I've built several programmatic video generation systems for work over the past few years (ads, social videos, automated clips, etc.), and I kept running into the same frustration:
> Every project ended up reinventing a slightly different DSL for timelines, layers, animations, and transitions.
Despite very different use cases, the code always converged into the same patterns:
- layout + timing
- repeated elements over time
- imperative glue code to manage state and sequencing
Meanwhile, web developers already have decades of experience solving similar problems with HTML, CSS, and the DOM — just not over time.

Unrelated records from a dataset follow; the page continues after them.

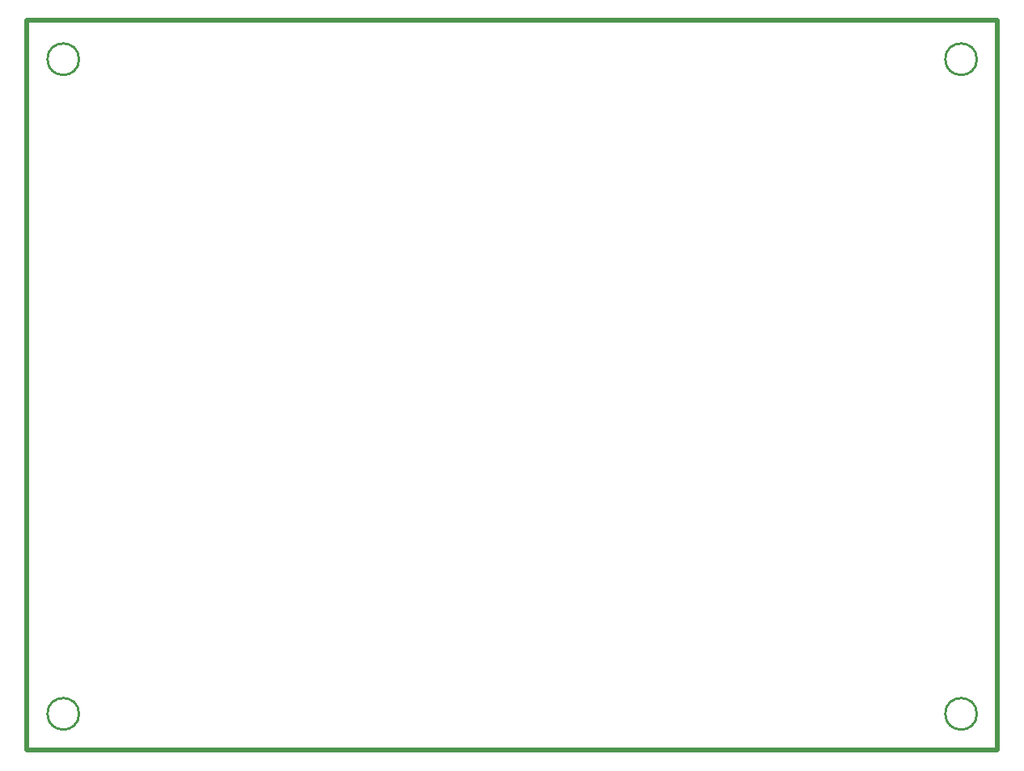
<source format=gko>
G04*
G04 #@! TF.GenerationSoftware,Altium Limited,Altium Designer,19.1.8 (144)*
G04*
G04 Layer_Color=32768*
%FSLAX25Y25*%
%MOIN*%
G70*
G01*
G75*
%ADD11C,0.01000*%
%ADD35C,0.02000*%
D11*
X391500Y15000D02*
G03*
X391500Y15000I-6500J0D01*
G01*
Y285000D02*
G03*
X391500Y285000I-6500J0D01*
G01*
X21500D02*
G03*
X21500Y285000I-6500J0D01*
G01*
Y15000D02*
G03*
X21500Y15000I-6500J0D01*
G01*
D35*
X0Y301000D02*
X400000D01*
Y0D02*
Y301000D01*
X0Y0D02*
X400000D01*
X0D02*
Y301000D01*
M02*

</source>
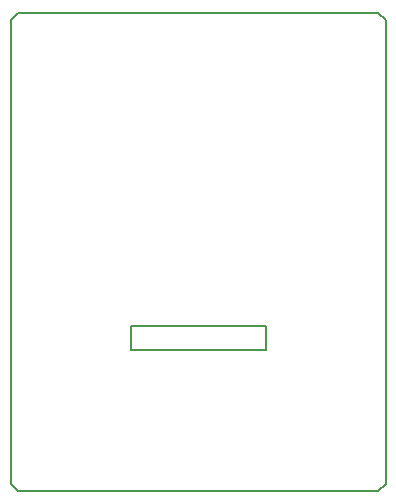
<source format=gm1>
G04 #@! TF.GenerationSoftware,KiCad,Pcbnew,(2017-09-19 revision dddaa7e69)-makepkg*
G04 #@! TF.CreationDate,2017-11-22T21:12:14+10:30*
G04 #@! TF.ProjectId,din_isolated_SPI,64696E5F69736F6C617465645F535049,rev?*
G04 #@! TF.SameCoordinates,Original*
G04 #@! TF.FileFunction,Profile,NP*
%FSLAX46Y46*%
G04 Gerber Fmt 4.6, Leading zero omitted, Abs format (unit mm)*
G04 Created by KiCad (PCBNEW (2017-09-19 revision dddaa7e69)-makepkg) date 11/22/17 21:12:14*
%MOMM*%
%LPD*%
G01*
G04 APERTURE LIST*
%ADD10C,0.150000*%
%ADD11C,0.200000*%
G04 APERTURE END LIST*
D10*
X147955000Y-91440000D02*
X148590000Y-90805000D01*
X116840000Y-90805000D02*
X117475000Y-91440000D01*
X147955000Y-50927000D02*
X148590000Y-51562000D01*
D11*
X117475000Y-50927000D02*
X116840000Y-51562000D01*
D10*
X127000000Y-77470000D02*
X127000000Y-77470000D01*
X127000000Y-79502000D02*
X127000000Y-77470000D01*
X138430000Y-79502000D02*
X127000000Y-79502000D01*
X138430000Y-77470000D02*
X138430000Y-79502000D01*
X127000000Y-77470000D02*
X138430000Y-77470000D01*
X116840000Y-90805000D02*
X116840000Y-51562000D01*
X147955000Y-91440000D02*
X117475000Y-91440000D01*
X148590000Y-51562000D02*
X148590000Y-90805000D01*
X117475000Y-50927000D02*
X147955000Y-50927000D01*
M02*

</source>
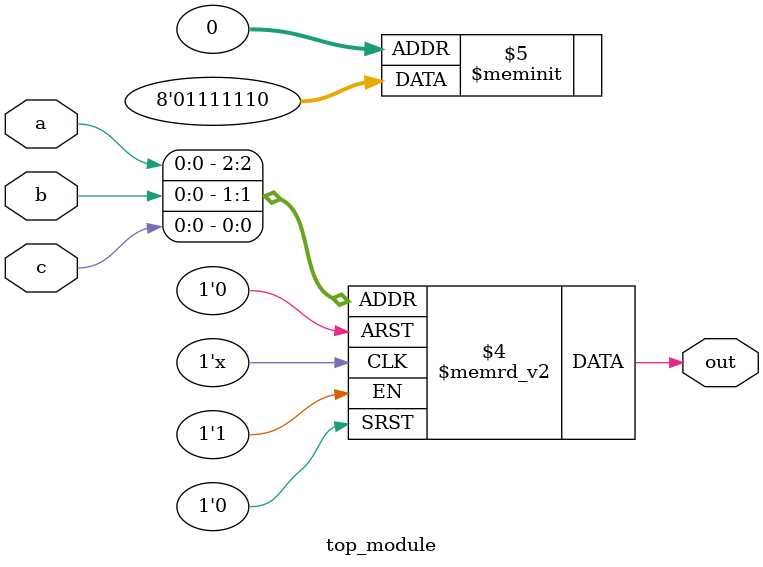
<source format=sv>
module top_module(
    input a, 
    input b,
    input c,
    output reg out
);

always @(*) begin
    case ({a, b, c})
        3'b000: out = 0;
        3'b001: out = 1; 
        3'b010: out = 1;
        3'b011: out = 1;
        3'b100: out = 1;
        3'b101: out = 1;
        3'b110: out = 1;
        3'b111: out = 0;
    endcase
end

endmodule

</source>
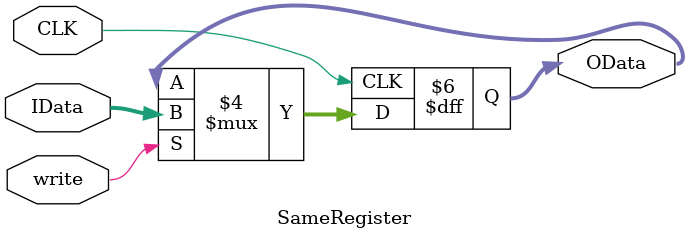
<source format=v>
`timescale 1ns / 1ps

module SameRegister(
        input CLK,
        input [31:0] IData,
        input write,
        output reg[31:0] OData
    );

    initial begin 
        OData = 0;
    end

    always@(posedge CLK) begin
        if (write == 1) OData <= IData;
    end
endmodule

</source>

So as an experiment, I started building htmlv:
> an HTML-inspired markup language for video, where the DOM exists along a timeline instead of an infinite vertical scroll.
# Core idea
- Time-based layout instead of vertical layout
- A temporal DOM where repeating elements extend time, not height
- Reuse familiar concepts: HTML structure, CSS styling, JavaScript-driven DOM updates
- Fixed viewport (aspect-ratio aware), closer to video than documents
This is not meant to replace video editors or After Effects.
The target is code-first video generation where:
- content is data-driven
- layouts are reusable
- engineers (not motion designers) own the pipeline
# Why I'm posting
Before investing more time, I'd really like feedback from people who've:
- built video pipelines
- designed DSLs
- worked on media tooling
- or have strong opinions about why this is a terrible idea
Questions I’m wrestling with:
- Is HTML a fundamentally bad mental model for time-based media?
- Does this become unmaintainable at scale?
- Am I underestimating how different “time” is from “layout”?
- Are there existing tools or standards I should study more closely?
I’m not looking for validation — criticism is very welcome.
If this is doomed, I’d much rather know why early.
Thanks in advance for any thoughts, advice, or brutal feedback.